Wbrew obawom, że po wprowadzeniu nowego cennika z niektórymi droższymi lekami, apteki opustoszeją, tak się nie dzieje. Po ubiegłotygodniowych zwiększonych zakupach na zapas, teraz wszystko wraca do normy.
- Raz więcej klientów, raz mniej, to trudno ocenić. To zależy od dnia. Nie prowadzimy analiz, ale nie ma drastycznego załamania - odpowiada pracownica apteki w Radzyniu Podlaskim.

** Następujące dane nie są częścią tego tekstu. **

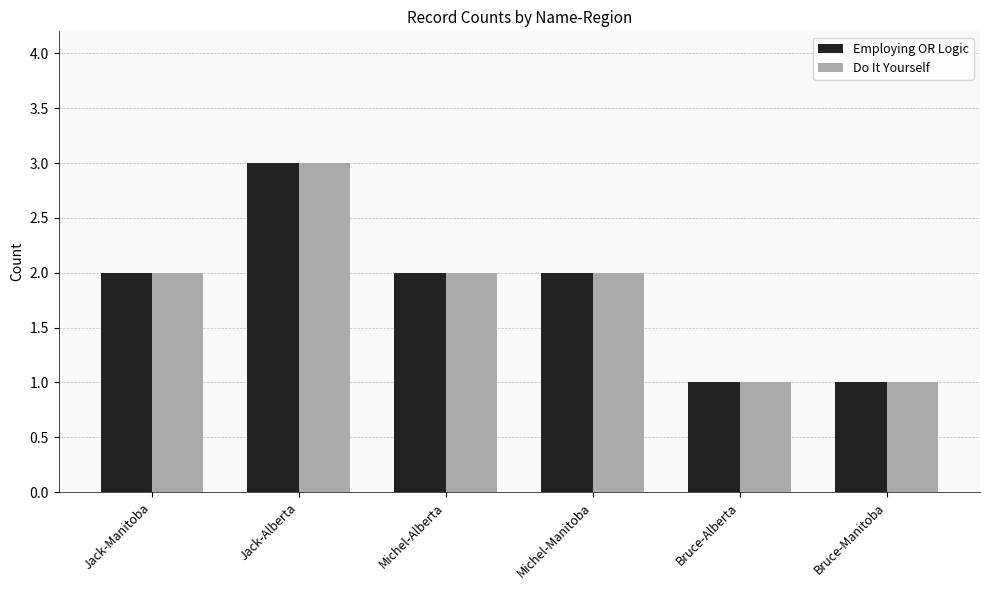

Is the value of Employing OR Logic at Jack-Alberta greater than the value of Do It Yourself at Michel-Manitoba?

Yes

W Parczewie, zgodnie z tradycją, najwięcej klientów w sklepach a także w aptekach pojawia się w dni targowe, czyli we wtorki i w piątki. Zwykle przed niedzielą robi się większe zakupy. - Liczymy, że właśnie tego dnia będzie więcej osób, bo w tym tygodniu mamy wyjątkowo słaby ruch. To daje się zauważyć, gdyż realizujemy trzy razy mniej recept niż wcześniej - mówi Halina Tajer, kierująca jedną z kilku aptek działających w tym mieście.

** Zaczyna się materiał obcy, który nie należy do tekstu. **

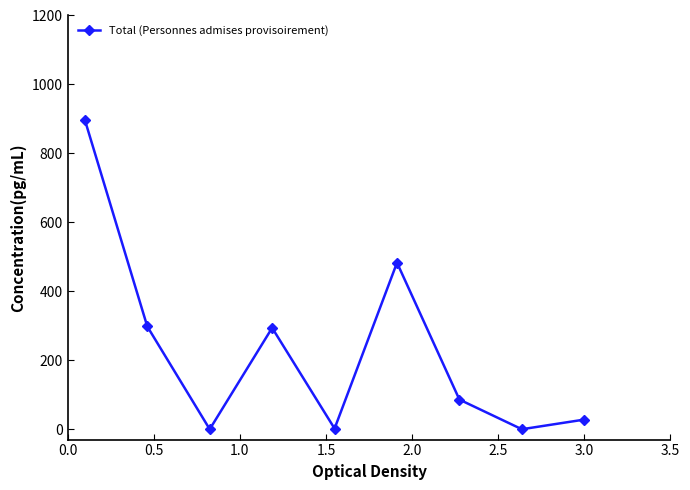

What is the maximum value shown in the chart?

897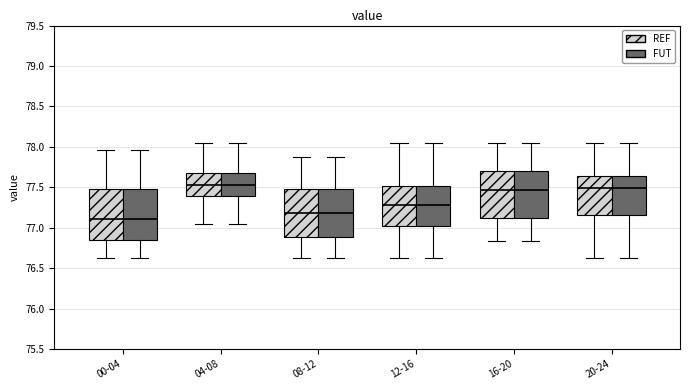

Reading left to right, transcribe this box plot: for each box, give where its median line is, the range the box spans, and where its two whiskers end, as read against the y-axis. The values are not printed on the chart, so give them approximately, as read against the axis.

00-04 (REF): median 77.10, box 76.85 to 77.50, whiskers 76.60 to 77.95
00-04 (FUT): median 77.10, box 76.85 to 77.50, whiskers 76.60 to 77.95
04-08 (REF): median 77.55, box 77.40 to 77.70, whiskers 77.05 to 78.05
04-08 (FUT): median 77.55, box 77.40 to 77.70, whiskers 77.05 to 78.05
08-12 (REF): median 77.20, box 76.90 to 77.50, whiskers 76.60 to 77.85
08-12 (FUT): median 77.20, box 76.90 to 77.50, whiskers 76.60 to 77.85
12-16 (REF): median 77.30, box 77.00 to 77.50, whiskers 76.60 to 78.05
12-16 (FUT): median 77.30, box 77.00 to 77.50, whiskers 76.60 to 78.05
16-20 (REF): median 77.45, box 77.10 to 77.70, whiskers 76.85 to 78.05
16-20 (FUT): median 77.45, box 77.10 to 77.70, whiskers 76.85 to 78.05
20-24 (REF): median 77.50, box 77.15 to 77.65, whiskers 76.60 to 78.05
20-24 (FUT): median 77.50, box 77.15 to 77.65, whiskers 76.60 to 78.05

Aptekarze podkreślają, że na ekonomiczne skutki trzeba poczekać. Liczą się jednak ze stratami, gdyż cena leków generalnie spadła, a Narodowy Fundusz Zdrowia mniej teraz refunduje i w efekcie chory płaci więcej. - Od kilku groszy do dwóch złotych mniej kosztują teraz leki, ale mówi się, że podrożały, dlatego że pacjenci więcej płacą. Tylko fundusz na tym zaoszczędzi - mówi Danuta Baran, właścicielka jednej z kilkunastu aptek w Białej Podlaskiej.

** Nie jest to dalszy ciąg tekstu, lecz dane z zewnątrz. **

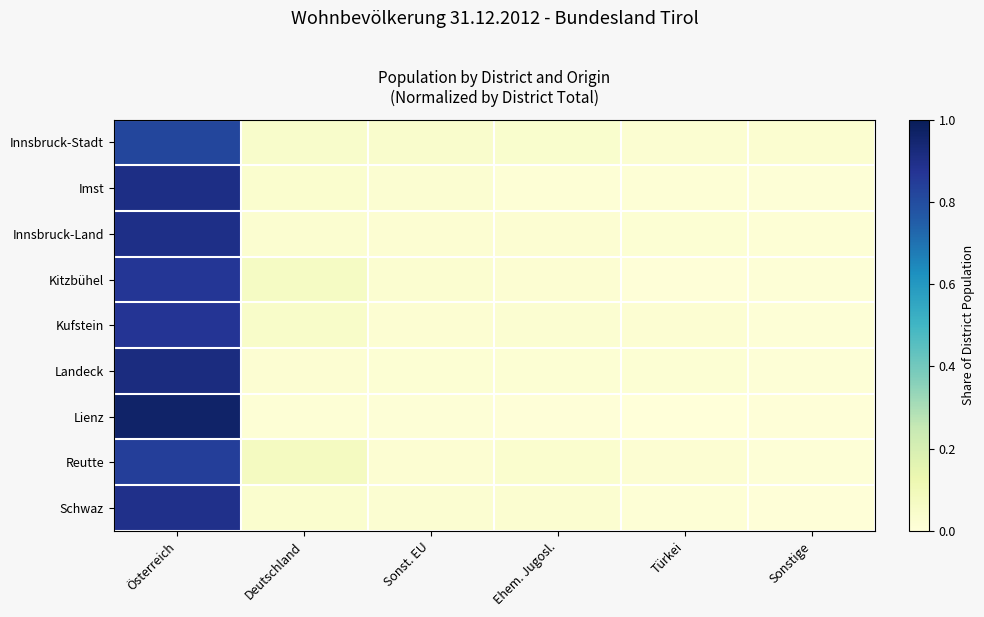

Between Deutschland and Sonstige, which series saw the biggest shift?

Reutte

Nie mają teraz dobrego zbytu o wiele droższe w sprzedaży detalicznej leki cukrzycowe i astmatyczne. Pacjenci korzystają z domowych "magazynów”. Ale w związku z tym, że rusza sezon przeziębień i zachorowań na grypę, klientów będzie przybywać. Tak jak przedtem idą leki kardiologiczne.